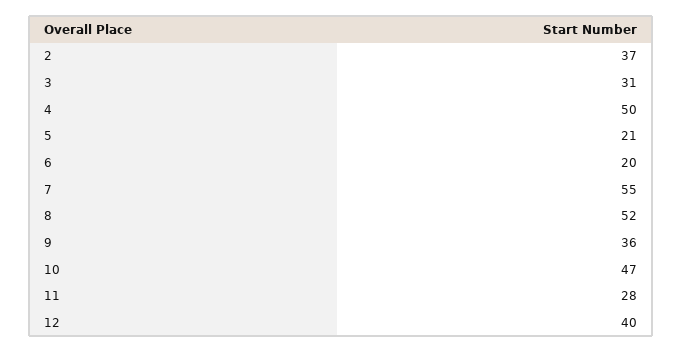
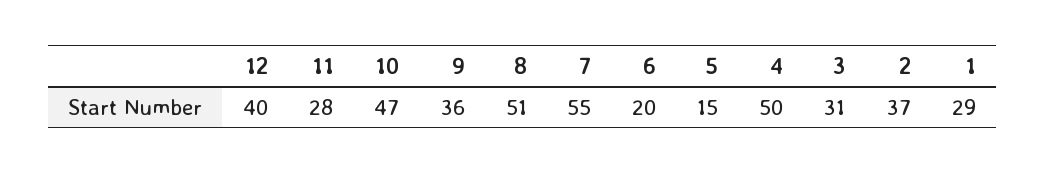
  {
    "2": 37,
    "3": 31,
    "4": 50,
-   "5": 21,
+   "5": 15,
    "6": 20,
    "7": 55,
-   "8": 52,
+   "8": 51,
    "9": 36,
    "10": 47,
    "11": 28,
-   "12": 40
+   "12": 40,
+   "1": 29
  }

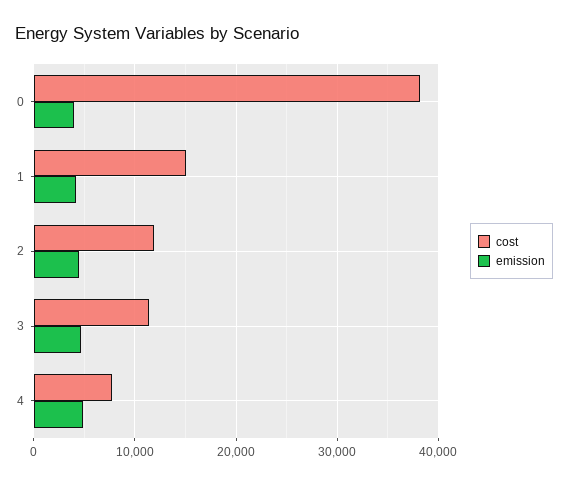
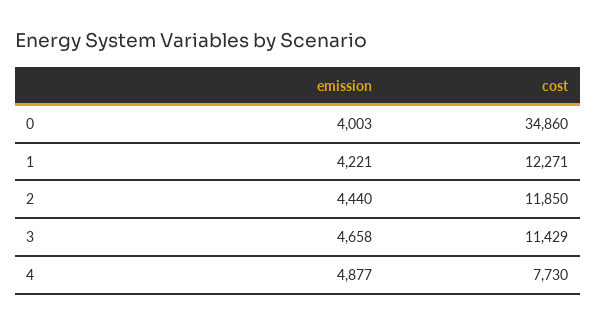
  {
    "cost": {
-     "0": 38000,
+     "0": 34860,
-     "1": 15000,
+     "1": 12271,
      "2": 11850,
      "3": 11429,
      "4": 7730
    },
    "emission": {
      "0": 4003,
      "1": 4221,
      "2": 4440,
      "3": 4658,
      "4": 4877
    }
  }

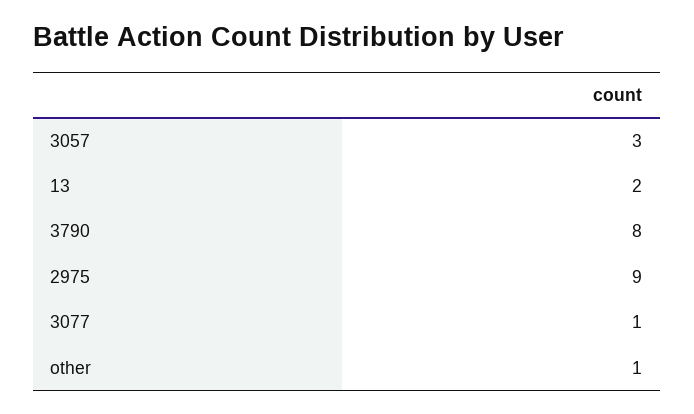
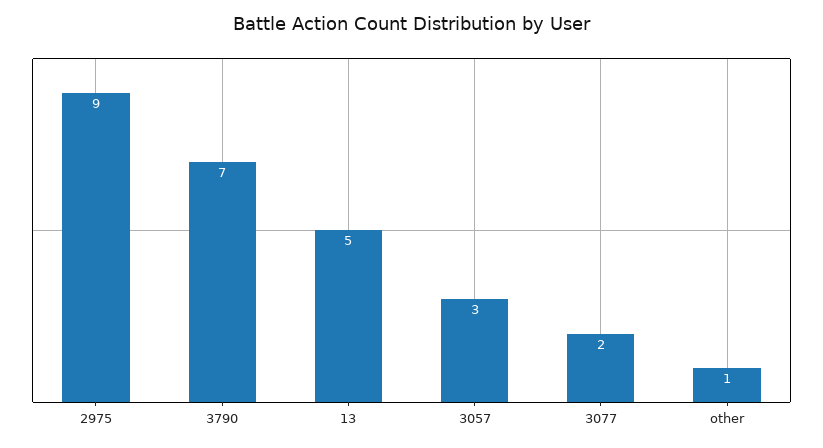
  {
    "3057": 3,
-   "13": 2,
+   "13": 5,
-   "3790": 8,
+   "3790": 7,
    "2975": 9,
-   "3077": 1,
+   "3077": 2,
    "other": 1
  }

DIRECTIVE —
Without the pictures, write out all of the material exactly.

EXPECTED OUTPUT —
  {
    "2": 37,
    "3": 31,
    "4": 50,
-   "5": 21,
+   "5": 15,
    "6": 20,
    "7": 55,
-   "8": 52,
+   "8": 51,
    "9": 36,
    "10": 47,
    "11": 28,
-   "12": 40
+   "12": 40,
+   "1": 29
  }

  {
    "cost": {
-     "0": 38000,
+     "0": 34860,
-     "1": 15000,
+     "1": 12271,
      "2": 11850,
      "3": 11429,
      "4": 7730
    },
    "emission": {
      "0": 4003,
      "1": 4221,
      "2": 4440,
      "3": 4658,
      "4": 4877
    }
  }

  {
    "3057": 3,
-   "13": 2,
+   "13": 5,
-   "3790": 8,
+   "3790": 7,
    "2975": 9,
-   "3077": 1,
+   "3077": 2,
    "other": 1
  }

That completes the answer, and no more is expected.